Documents are the raw content you send to Supermemory—PDFs, web pages, text files. They represent static knowledge that doesn’t change based on who’s accessing it. Characteristics:
  • Stateless: A document about Python programming is the same for everyone
  • Unversioned: Content doesn’t track changes over time
  • Universal: Not linked to specific users or entities
  • Searchable: Perfect for semantic similarity search
Use Cases:
  • Company knowledge bases
  • Technical documentation
  • Research papers
  • General reference material

Memories: Contextual Understanding

Memories are the insights, preferences, and relationships extracted from documents and conversations. They’re tied to specific users or entities and evolve over time. Characteristics:
  • Stateful: “User prefers dark mode” is specific to that user
  • Temporal: Tracks when facts became true or invalid
  • Personal: Linked to users, sessions, or entities
  • Relational: Understands connections between facts
Use Cases:
  • User preferences and history
  • Conversation context
  • Personal facts and relationships
  • Behavioral patterns

Why RAG Fails as Memory

Let’s look at a real scenario that illustrates the problem:
  • The Scenario
  • RAG Approach (Wrong)
  • Memory Approach (Right)
Day 1: "I love Adidas sneakers"
Day 30: "My Adidas broke after a month, terrible quality"
Day 31: "I'm switching to Puma"
Day 45: "What sneakers should I buy?"

The Technical Difference

RAG: Semantic Similarity

Query → Embedding → Vector Search → Top-K Results → LLM
RAG excels at finding information that’s semantically similar to your query.
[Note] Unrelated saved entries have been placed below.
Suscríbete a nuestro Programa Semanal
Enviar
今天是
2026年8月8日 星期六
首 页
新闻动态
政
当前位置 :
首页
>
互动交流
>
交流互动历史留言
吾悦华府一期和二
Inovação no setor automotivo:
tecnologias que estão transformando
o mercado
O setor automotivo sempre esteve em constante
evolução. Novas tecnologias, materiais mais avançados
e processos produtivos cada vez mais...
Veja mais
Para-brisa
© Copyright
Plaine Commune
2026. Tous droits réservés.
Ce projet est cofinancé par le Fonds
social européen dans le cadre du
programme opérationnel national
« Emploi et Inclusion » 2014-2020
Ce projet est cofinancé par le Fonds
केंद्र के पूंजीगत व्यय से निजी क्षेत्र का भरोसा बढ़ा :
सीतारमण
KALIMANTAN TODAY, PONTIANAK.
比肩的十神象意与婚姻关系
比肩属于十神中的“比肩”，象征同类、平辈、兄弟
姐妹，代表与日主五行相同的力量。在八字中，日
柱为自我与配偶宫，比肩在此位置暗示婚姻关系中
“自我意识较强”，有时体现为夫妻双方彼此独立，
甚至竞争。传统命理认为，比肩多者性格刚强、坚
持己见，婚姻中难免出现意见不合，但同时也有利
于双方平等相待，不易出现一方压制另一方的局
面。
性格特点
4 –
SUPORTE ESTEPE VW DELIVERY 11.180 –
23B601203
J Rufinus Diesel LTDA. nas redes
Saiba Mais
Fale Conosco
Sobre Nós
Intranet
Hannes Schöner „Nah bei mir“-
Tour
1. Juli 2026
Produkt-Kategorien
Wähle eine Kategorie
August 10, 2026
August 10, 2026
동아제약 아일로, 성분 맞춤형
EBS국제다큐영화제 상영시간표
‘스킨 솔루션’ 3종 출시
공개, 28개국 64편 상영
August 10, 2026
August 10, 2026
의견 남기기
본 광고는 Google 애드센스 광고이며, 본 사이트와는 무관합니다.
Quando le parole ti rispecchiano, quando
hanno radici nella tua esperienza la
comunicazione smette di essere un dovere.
It’s stateless—each query is independent.

Memory: Contextual Graph

Query → Entity Recognition → Graph Traversal → Temporal Filtering → Context Assembly → LLM
Memory systems build a knowledge graph that understands:
  • Entities: Users, products, concepts
  • Relationships: Preferences, ownership, causality
  • Temporal Context: When facts were true
  • Invalidation: When facts became outdated

When to Use Each

Use RAG For

  • Static documentation
  • Knowledge bases
  • Research queries
  • General Q&A
  • Content that doesn’t change per user

Use Memory For

  • User preferences
  • Conversation history
  • Personal facts
  • Behavioral patterns
  • Anything that evolves over time

Real-World Examples

E-commerce Assistant

  • RAG Component
  • Memory Component
Stores product catalogs, specifications, reviews
# Good for RAG
"What are the specs of iPhone 15?"
"Compare Nike and Adidas running shoes"
"Show me waterproof jackets"

Customer Support Bot

  • RAG Component
  • Memory Component
FAQ documents, troubleshooting guides, policies
# Good for RAG
"How do I reset my password?"
"What's your return policy?"
"Troubleshooting WiFi issues"

How Supermemory Handles Both

Supermemory provides a unified platform that correctly handles both patterns:

1. Document Storage (RAG)

# Add a document for RAG-style retrieval
client.memories.add(
    content="iPhone 15 has a 48MP camera and A17 Pro chip",
    # No user association - universal knowledge
)

2. Memory Creation

# Add a user-specific memory
client.memories.add(
    content="User prefers Android over iOS",
    container_tags=["user_123"],  # User-specific
    metadata={
        "type": "preference",
        "confidence": "high"
    }
)

3. Hybrid Retrieval

# Search combines both approaches
results = client.memories.search(
    query="What phone should I recommend?",
    container_tags=["user_123"],  # Gets user memories
    # Also searches general knowledge
)

# Results include:
# - User's Android preference (memory)
# - Latest Android phone specs (documents)

The Bottom Line

Key Insight: RAG answers “What do I know?” while Memory answers “What do I remember about you?”
Stop treating memory like a retrieval problem. Your agents need both:
  • RAG for accessing knowledge
  • Memory for understanding users
Supermemory provides both capabilities in a unified platform, ensuring your agents have the right context at the right time.